··· Provided material

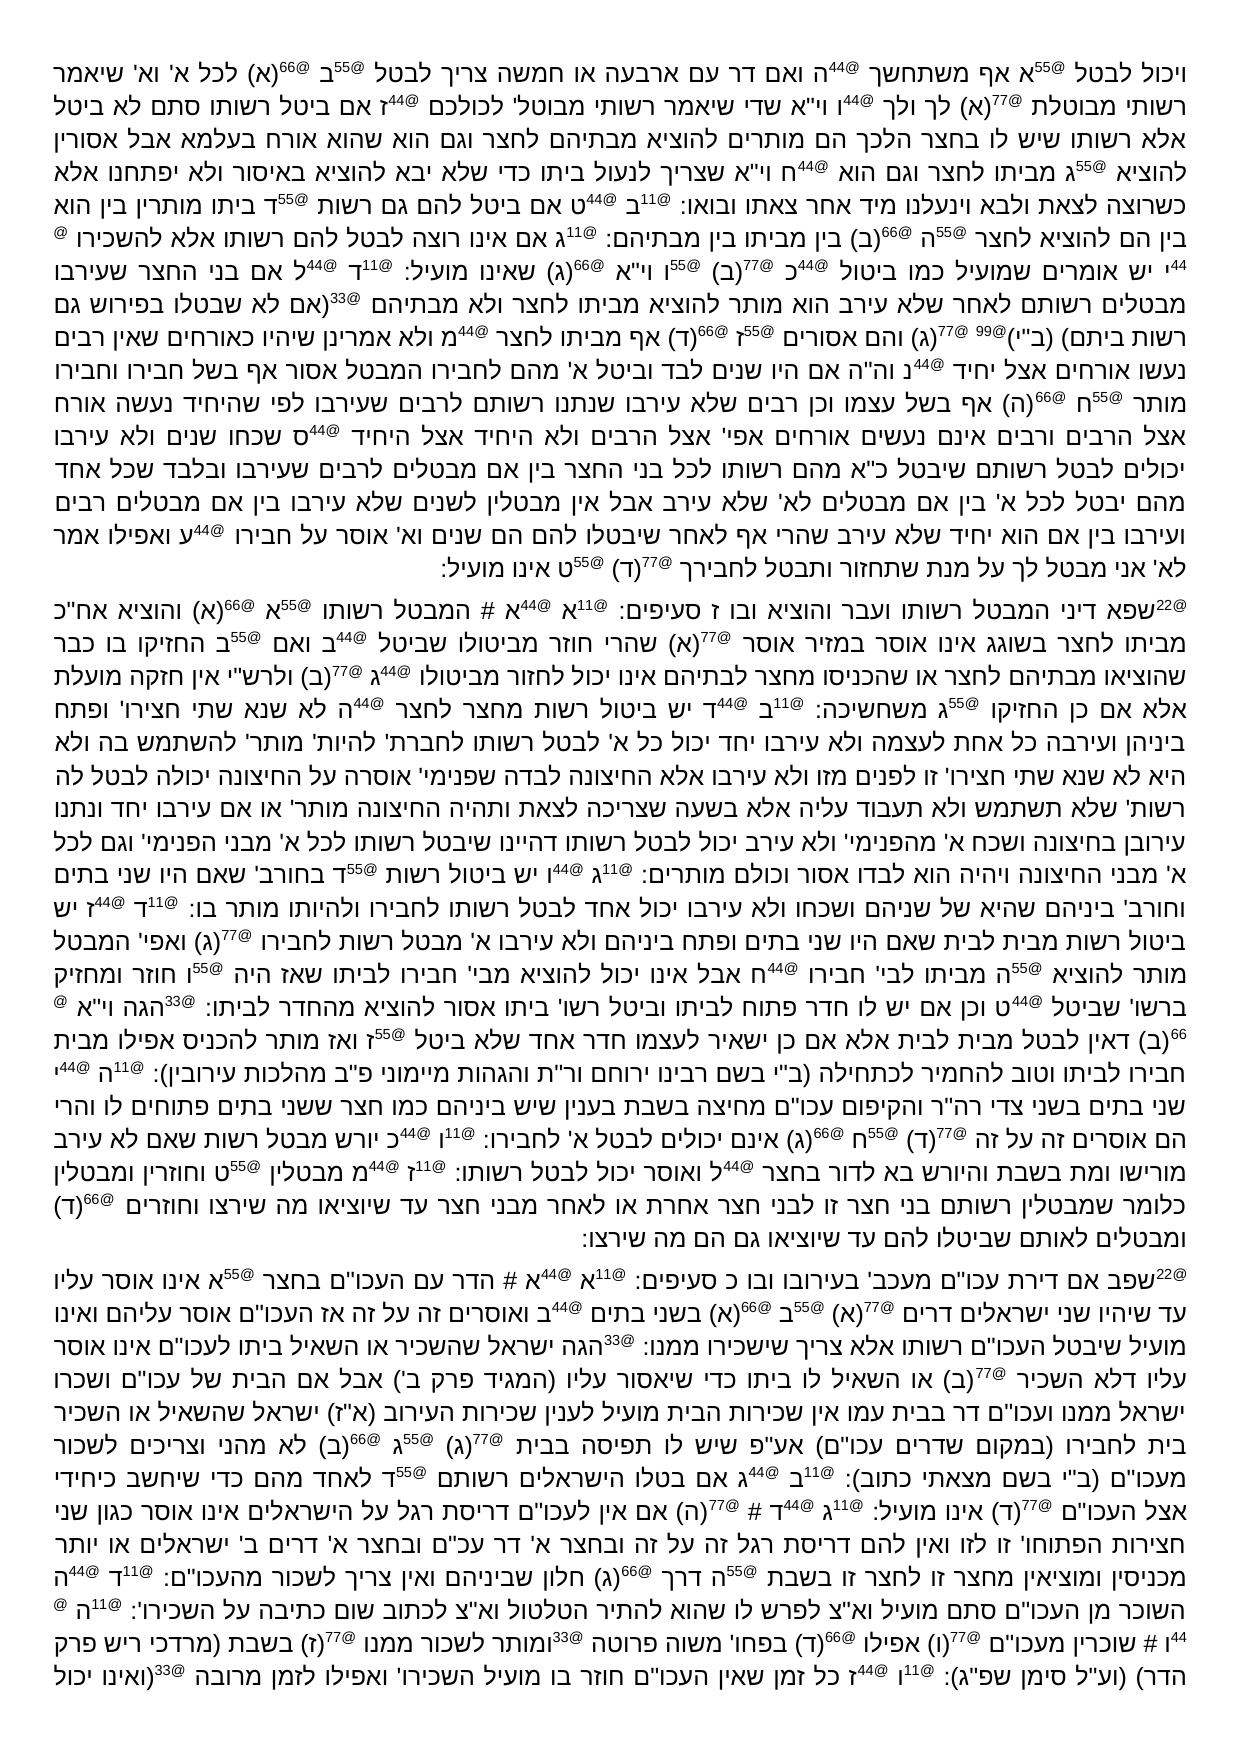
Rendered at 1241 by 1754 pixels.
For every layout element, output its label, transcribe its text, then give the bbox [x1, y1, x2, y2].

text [53, 59, 1187, 583]
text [53, 1266, 1187, 1691]
text @22שפא דיני המבטל רשותו ועבר והוציא ובו ז סעיפים: @11א @44א # המבטל רשותו @55א @66(א) והוציא אח"כ מביתו לחצר בשוגג אינו אוסר במזיר אוסר @77(א) שהרי חוזר מביטולו שביטל @44ב ואם @55ב החזיקו בו כבר שהוציאו מבתיהם לחצר או שהכניסו מחצר לבתיהם אינו יכול לחזור מביטולו @44ג @77(ב) ולרש"י אין חזקה מועלת אלא אם כן החזיקו @55ג משחשיכה: @11ב @44ד יש ביטול רשות מחצר לחצר @44ה לא שנא שתי חצירו' ופתח ביניהן ועירבה כל אחת לעצמה ולא עירבו יחד יכול כל א' לבטל רשותו לחברת' להיות' מותר' להשתמש בה ולא היא לא שנא שתי חצירו' זו לפנים מזו ולא עירבו אלא החיצונה לבדה שפנימי' אוסרה על החיצונה יכולה לבטל לה רשות' שלא תשתמש ולא תעבוד עליה אלא בשעה שצריכה לצאת ותהיה החיצונה מותר' או אם עירבו יחד ונתנו עירובן בחיצונה ושכח א' מהפנימי' ולא עירב יכול לבטל רשותו דהיינו שיבטל רשותו לכל א' מבני הפנימי' וגם לכל א' מבני החיצונה ויהיה הוא לבדו אסור וכולם מותרים: @11ג @44ו יש ביטול רשות @55ד בחורב' שאם היו שני בתים וחורב' ביניהם שהיא של שניהם ושכחו ולא עירבו יכול אחד לבטל רשותו לחבירו ולהיותו מותר בו: @11ד @44ז יש ביטול רשות מבית לבית שאם היו שני בתים ופתח ביניהם ולא עירבו א' מבטל רשות לחבירו @77(ג) ואפי' המבטל מותר להוציא @55ה מביתו לבי' חבירו @44ח אבל אינו יכול להוציא מבי' חבירו לביתו שאז היה @55ו חוזר ומחזיק ברשו' שביטל @44ט וכן אם יש לו חדר פתוח לביתו וביטל רשו' ביתו אסור להוציא מהחדר לביתו: @33הגה וי"א @66(ב) דאין לבטל מבית לבית אלא אם כן ישאיר לעצמו חדר אחד שלא ביטל @55ז ואז מותר להכניס אפילו מבית חבירו לביתו וטוב להחמיר לכתחילה (ב"י בשם רבינו ירוחם ור"ת והגהות מיימוני פ"ב מהלכות עירובין): @11ה @44י שני בתים בשני צדי רה"ר והקיפום עכו"ם מחיצה בשבת בענין שיש ביניהם כמו חצר ששני בתים פתוחים לו והרי הם אוסרים זה על זה @77(ד) @55ח @66(ג) אינם יכולים לבטל א' לחבירו: @11ו @44כ יורש מבטל רשות שאם לא עירב מורישו ומת בשבת והיורש בא לדור בחצר @44ל ואוסר יכול לבטל רשותו: @11ז @44מ מבטלין @55ט וחוזרין ומבטלין כלומר שמבטלין רשותם בני חצר זו לבני חצר אחרת או לאחר מבני חצר עד שיוציאו מה שירצו וחוזרים @66(ד) ומבטלים לאותם שביטלו להם עד שיוציאו גם הם מה שירצו: [53, 596, 1187, 1252]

······

### Request
All of the entries need to be copied exactly, minus any pictures.

### Your response
Rendered at 1241 by 1754 pixels.
For every layout element, output its label, transcribe its text, then give the bbox [x1, y1, x2, y2].

text [53, 59, 1187, 583]
text [53, 1266, 1187, 1691]
text @22שפא דיני המבטל רשותו ועבר והוציא ובו ז סעיפים: @11א @44א # המבטל רשותו @55א @66(א) והוציא אח"כ מביתו לחצר בשוגג אינו אוסר במזיר אוסר @77(א) שהרי חוזר מביטולו שביטל @44ב ואם @55ב החזיקו בו כבר שהוציאו מבתיהם לחצר או שהכניסו מחצר לבתיהם אינו יכול לחזור מביטולו @44ג @77(ב) ולרש"י אין חזקה מועלת אלא אם כן החזיקו @55ג משחשיכה: @11ב @44ד יש ביטול רשות מחצר לחצר @44ה לא שנא שתי חצירו' ופתח ביניהן ועירבה כל אחת לעצמה ולא עירבו יחד יכול כל א' לבטל רשותו לחברת' להיות' מותר' להשתמש בה ולא היא לא שנא שתי חצירו' זו לפנים מזו ולא עירבו אלא החיצונה לבדה שפנימי' אוסרה על החיצונה יכולה לבטל לה רשות' שלא תשתמש ולא תעבוד עליה אלא בשעה שצריכה לצאת ותהיה החיצונה מותר' או אם עירבו יחד ונתנו עירובן בחיצונה ושכח א' מהפנימי' ולא עירב יכול לבטל רשותו דהיינו שיבטל רשותו לכל א' מבני הפנימי' וגם לכל א' מבני החיצונה ויהיה הוא לבדו אסור וכולם מותרים: @11ג @44ו יש ביטול רשות @55ד בחורב' שאם היו שני בתים וחורב' ביניהם שהיא של שניהם ושכחו ולא עירבו יכול אחד לבטל רשותו לחבירו ולהיותו מותר בו: @11ד @44ז יש ביטול רשות מבית לבית שאם היו שני בתים ופתח ביניהם ולא עירבו א' מבטל רשות לחבירו @77(ג) ואפי' המבטל מותר להוציא @55ה מביתו לבי' חבירו @44ח אבל אינו יכול להוציא מבי' חבירו לביתו שאז היה @55ו חוזר ומחזיק ברשו' שביטל @44ט וכן אם יש לו חדר פתוח לביתו וביטל רשו' ביתו אסור להוציא מהחדר לביתו: @33הגה וי"א @66(ב) דאין לבטל מבית לבית אלא אם כן ישאיר לעצמו חדר אחד שלא ביטל @55ז ואז מותר להכניס אפילו מבית חבירו לביתו וטוב להחמיר לכתחילה (ב"י בשם רבינו ירוחם ור"ת והגהות מיימוני פ"ב מהלכות עירובין): @11ה @44י שני בתים בשני צדי רה"ר והקיפום עכו"ם מחיצה בשבת בענין שיש ביניהם כמו חצר ששני בתים פתוחים לו והרי הם אוסרים זה על זה @77(ד) @55ח @66(ג) אינם יכולים לבטל א' לחבירו: @11ו @44כ יורש מבטל רשות שאם לא עירב מורישו ומת בשבת והיורש בא לדור בחצר @44ל ואוסר יכול לבטל רשותו: @11ז @44מ מבטלין @55ט וחוזרין ומבטלין כלומר שמבטלין רשותם בני חצר זו לבני חצר אחרת או לאחר מבני חצר עד שיוציאו מה שירצו וחוזרים @66(ד) ומבטלים לאותם שביטלו להם עד שיוציאו גם הם מה שירצו: [53, 596, 1187, 1252]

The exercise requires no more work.